I commend you for taking your tough stance on such a personal situation, it is obvious that this was not your first attempt in helping her, but all of the other attempts were merely away of just "tip toeing" around the issues..I hope that your addict will realize the harm they are doing to themselves, and decide that they need to take action to help themselves in order to change.. because expecting everyone around you to change for your benefit never works..you have a lot of courage and strength Mom45, and with people like you who know that only "tough Love" will change this gives me hope that a part of the drug problem might get controlled, one person at a time.. God Bless you!!!

Mom45

Thank you Swissfamily.

norwalk mom2010

i just want to say if john made her do it than why did she do it when she was with other people. i know many people she has been with and she use to beat jon...she just wants symponthy but we shouldnt give it tooo someone who is just going to go back and shoot up and act like a herion whore why should we pity on her

6079 Smith W

@ RB: Federal troops cannot be used for law enforcement. See: The Posse Comitatus Act.

iamrevolutionary

@ 6079 smith......

You are WRONG sir!
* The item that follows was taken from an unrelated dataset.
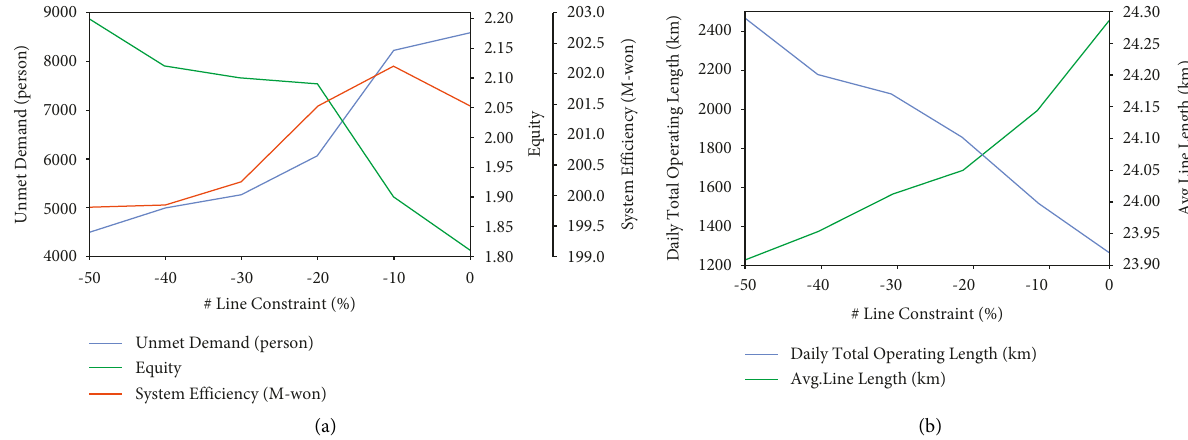
Figure 16: Sensitivity analysis for the constraint on the number of lines. (a) The three objective functions. (b) Daily total operating length and average line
The John Warner Defense Authorization Act of 2007" (H.R.5122) (2), has been in effect for YEARS! Here are some links to it...

http://www.projectcensored.org/t...

http://www.towardfreedom.com/hom...

SCARED YET?!

iamrevolutionary

@ smith..

Here is one I forgot to out on.. It deals with Bush basically GUTTING your mentioned Posse Act...
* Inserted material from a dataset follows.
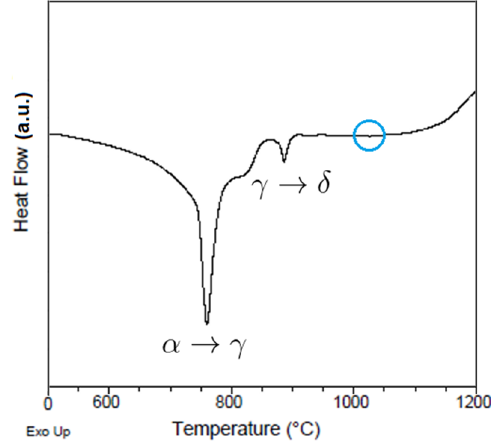
Figure 14. Thermal analysis of 8628 steel at a continuous heating rate of 20 K/min.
shadowpress.org/bush_martial_law.52.html

another mother ...

I think many people become caught up in the generalizations that surface when new research is published. Research shows that specific drugs including heroin are incredibly addictive. Getting clean is brutal- both physically & mentally. Research shows that, as well. However, it doesn't negate the fact that INITIALLY it was a choice.
All self-inflicted drug use begins as a 'personal choice' - a decision made when the opportunity presented itself. If that person fails to heed all prior knowledge & education about the particular drug & its possible effects -both long & short term, then that person has made a conscious decision to accept the consequences- come what may...
These are not stupid people. They made this initial decision fully aware of the possible danger. That first heroin high was not 'kids experimenting'. Neither should it be reduced to an ‘expected’ behavior of someone who may or may not have been abused, raised in poverty, ignored by parents, given everything, given nothing, got in with the wrong crowd, suffered from depression, or endured a troubled childhood! Good Lord, we make these excuses for the stupid choices of our youth by latching on to catch phrases (rough childhood) & generalizations (it’s a disease) like we’re doing something special. This patronizing is self-serving because addicts have one goal.
Stop giving them your pity. All pity does is enable them to ‘buy time’ for the next high. They have already decided what they want. Your pity doesn’t ‘help them get clean’. Your ranting about legalization doesn’t ‘help the addict take that first step’, either. Quitting will always be a personal choice- made only when the addict, himself, is ready.
Stop allowing excuses, ie. ‘I can't help it. I’m trying. She made me do it. He made me do it.’ In addition and most importantly, refuse to accept, ‘I didn't know any better’ ... really? Everyone from preschool to adulthood is educated on the dangers of drugs. We cannot control when - or if - an addict chooses to quit, any more than we could control his decision to begin. If we stopped pitying the current addicts and started sentencing them to prison as a zero-tolerance CONSEQUENCE for such an incredibly stupid decision, maybe the next person will make a better CHOICE when the opportunity arises. After all, given the addictive nature of heroin and its ability to create monsters of our children, whom do we have a better chance of really helping? I'll put my time and money on the kid who chooses wisely.

Kottage Kat

@anothermother,
Well said, and I concur most heartily. Thank you for being the much needed voice of reason. kat;}

swiss family

"another mother" amen... amen.... and amen!!!!!!!!!!